▶ _Testo estratto_
▽

# Playstation VR: realtà virtuale. Uscita, prezzi, giochi, info. Video



## admin (30 Ottobre 2015)

La realtà virtuale, nel mondo dei videogiochi e dell'intrattenimento, sta per diventare realtà. Grazie alla Sony. L'azienda giapponese sta per lanciare sul mercato Playstation VR, una nuova console che ci permetterà di immergerci all'interno della realtà virtuale.

Playstation VR sarà una console tutta nuova. Per interagire con i contenuti offerti, sarà necessario indossare un "visore".

Quando uscirà Playstation VR? Ancora non è stata comunicata una data precisa, ma sarà disponibile sul mercato all'inizio del 2016.

Il prezzo? Anche questo, ancora non è stato comunicato ufficialmente.

Per quanto riguarda i videogiochi, centinaia di sviluppatori stanno già lavorando ai prossimi titoli esclusivi per Playstation VR. Gran Turismo dovrebbe essere uno dei primissimi titoli. 


Qui in basso al secondo post un video


----------



## admin (30 Ottobre 2015)




----------



## Toby rosso nero (31 Ottobre 2015)




----------



## Il Re dell'Est (31 Ottobre 2015)

△

▶ _Materiale fornito_
▽

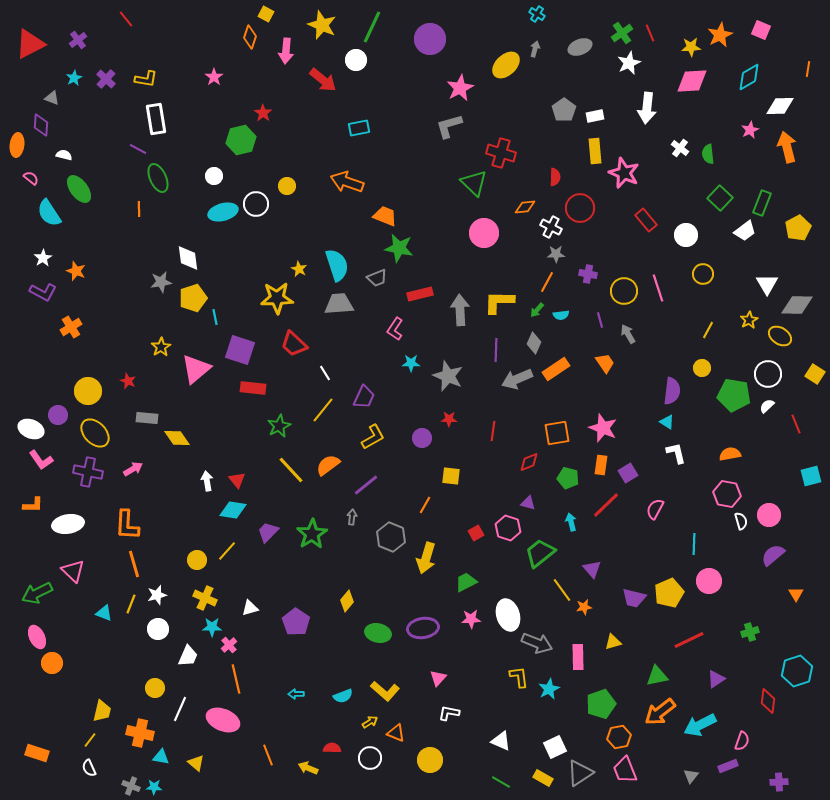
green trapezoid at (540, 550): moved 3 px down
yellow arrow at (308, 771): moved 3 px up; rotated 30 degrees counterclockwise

△

▶ _Da fare_
1. Nel testo estratto, quale titolo dovrebbe essere uno dei primissimi giochi per Playstation VR?
2. Indica se ciascuna affermazione concorda con il testo estratto: (a) la data precisa di uscita di Playstation VR è già stata comunicata; (b) per interagire con i contenuti sarà necessario indossare un visore; (c) il prezzo è stato comunicato ufficialmente.
3. Ricopia per favore dal testo estratto tutto quanto va da "Quando uscirà Playstation" giù fino a "dei primissimi titoli.".

▶ _Elenco soluzioni_
1. Gran Turismo.

2.
(a) No: «Ancora non è stata comunicata una data precisa».
(b) Sì: «Per interagire con i contenuti offerti, sarà necessario indossare un "visore"».
(c) No: «ancora non è stato comunicato ufficialmente».

3.
Quando uscirà Playstation VR? Ancora non è stata comunicata una data precisa, ma sarà disponibile sul mercato all'inizio del 2016.

Il prezzo? Anche questo, ancora non è stato comunicato ufficialmente.

Per quanto riguarda i videogiochi, centinaia di sviluppatori stanno già lavorando ai prossimi titoli esclusivi per Playstation VR. Gran Turismo dovrebbe essere uno dei primissimi titoli.